// GUIDE 01 · PARTS FORECASTING

Will I know what parts I need before I need them?

Yes. NORDVEST forecasts part demand from runtime hours and PM intervals across every asset you service — so you order ahead of the work instead of scrambling when the truck's already loading.

Built in

Forecasting from the work, not your shelf

Most parts ordering is min/max on your own shelf: you hit a reorder point and buy more. That tells you what you ran out of — it says nothing about what's coming. NORDVEST forecasts the other way around: it looks at the work that's going to happen and works back to the parts that work will consume.

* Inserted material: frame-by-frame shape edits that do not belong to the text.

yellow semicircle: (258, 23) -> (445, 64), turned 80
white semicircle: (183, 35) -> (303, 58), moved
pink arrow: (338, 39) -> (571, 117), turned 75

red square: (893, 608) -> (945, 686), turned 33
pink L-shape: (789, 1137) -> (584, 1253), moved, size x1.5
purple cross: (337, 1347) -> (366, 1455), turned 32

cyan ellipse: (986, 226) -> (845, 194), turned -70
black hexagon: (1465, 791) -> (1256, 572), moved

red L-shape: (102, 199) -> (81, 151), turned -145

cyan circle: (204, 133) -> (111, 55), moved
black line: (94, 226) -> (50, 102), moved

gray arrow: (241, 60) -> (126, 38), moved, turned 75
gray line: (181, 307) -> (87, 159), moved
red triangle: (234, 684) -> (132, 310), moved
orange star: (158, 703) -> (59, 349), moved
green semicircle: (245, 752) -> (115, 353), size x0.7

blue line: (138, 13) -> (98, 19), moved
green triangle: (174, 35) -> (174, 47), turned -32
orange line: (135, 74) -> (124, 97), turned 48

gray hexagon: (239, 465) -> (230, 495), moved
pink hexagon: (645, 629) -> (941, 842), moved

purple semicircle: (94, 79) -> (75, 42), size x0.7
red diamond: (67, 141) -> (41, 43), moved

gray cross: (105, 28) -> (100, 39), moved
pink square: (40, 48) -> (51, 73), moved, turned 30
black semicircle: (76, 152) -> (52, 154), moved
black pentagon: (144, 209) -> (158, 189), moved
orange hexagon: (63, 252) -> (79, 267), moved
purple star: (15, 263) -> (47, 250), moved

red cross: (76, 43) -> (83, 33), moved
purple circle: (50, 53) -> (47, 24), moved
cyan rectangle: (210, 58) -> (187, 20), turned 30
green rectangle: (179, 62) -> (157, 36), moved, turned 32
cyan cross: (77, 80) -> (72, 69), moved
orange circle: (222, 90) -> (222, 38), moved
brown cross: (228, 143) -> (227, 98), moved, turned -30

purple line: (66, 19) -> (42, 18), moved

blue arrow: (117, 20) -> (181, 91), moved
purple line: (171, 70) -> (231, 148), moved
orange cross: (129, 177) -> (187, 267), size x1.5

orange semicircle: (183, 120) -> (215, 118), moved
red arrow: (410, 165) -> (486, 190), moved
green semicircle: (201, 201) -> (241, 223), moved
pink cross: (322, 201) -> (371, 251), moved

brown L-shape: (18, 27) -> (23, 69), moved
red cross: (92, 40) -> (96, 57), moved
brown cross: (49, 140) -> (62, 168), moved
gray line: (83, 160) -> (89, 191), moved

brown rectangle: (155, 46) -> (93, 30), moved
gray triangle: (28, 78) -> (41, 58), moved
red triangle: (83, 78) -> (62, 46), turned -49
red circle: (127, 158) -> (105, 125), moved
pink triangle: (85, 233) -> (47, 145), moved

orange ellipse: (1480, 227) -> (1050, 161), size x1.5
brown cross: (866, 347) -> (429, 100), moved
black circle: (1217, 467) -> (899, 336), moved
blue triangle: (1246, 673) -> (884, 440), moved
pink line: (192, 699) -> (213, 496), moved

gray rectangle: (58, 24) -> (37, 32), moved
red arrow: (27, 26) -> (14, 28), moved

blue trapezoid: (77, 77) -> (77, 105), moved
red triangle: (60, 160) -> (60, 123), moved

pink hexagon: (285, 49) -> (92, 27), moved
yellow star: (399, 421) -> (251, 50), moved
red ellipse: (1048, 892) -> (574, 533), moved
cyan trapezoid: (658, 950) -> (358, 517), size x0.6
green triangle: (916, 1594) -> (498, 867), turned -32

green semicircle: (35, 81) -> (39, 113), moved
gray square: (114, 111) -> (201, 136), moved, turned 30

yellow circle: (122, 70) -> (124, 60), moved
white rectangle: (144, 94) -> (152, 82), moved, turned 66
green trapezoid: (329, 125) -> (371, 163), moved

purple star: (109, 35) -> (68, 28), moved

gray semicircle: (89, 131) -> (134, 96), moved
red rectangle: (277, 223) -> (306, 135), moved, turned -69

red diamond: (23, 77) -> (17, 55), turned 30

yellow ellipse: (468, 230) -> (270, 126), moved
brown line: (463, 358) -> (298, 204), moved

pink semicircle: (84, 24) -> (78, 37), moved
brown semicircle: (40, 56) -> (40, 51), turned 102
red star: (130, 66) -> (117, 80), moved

For every asset you service, NORDVEST knows the runtime hours and the PM intervals — when the next filter, separator, or oil change is due. Roll that up across the whole fleet and you get a demand curve: which parts are needed, in what quantity, and roughly when.

30, 60, 90 days out

The forecast lays the next 90 days on a timeline. Each part shows what's covered by stock and what you'll need to order now to have it in hand before the work lands — lead times included, so a 14-day separator gets flagged earlier than a 2-day filter.

The result is the opposite of stocking by gut: you buy ahead because you can see the need coming, and you stop tying up cash in a $2,000 separator that sits on the shelf for two years.

Smart vs. worst-case

You can read the forecast two ways. Smart mode uses the most likely demand based on actual runtime and PM cadence. Worst-case mode assumes everything that could come due in the window does — useful when you'd rather over-stock a cheap consumable than risk a go-back.

Narrow it down

Filter the forecast by customer or asset group when you're planning a specific site visit, or expand any row to see exactly which assets are driving the demand for that part.

Why forecast at all? The truck rolling without the right filter and the separator gathering dust are the same mistake from two directions — stocking blind. Forecasting from real service intervals turns parts from a guess into a plan.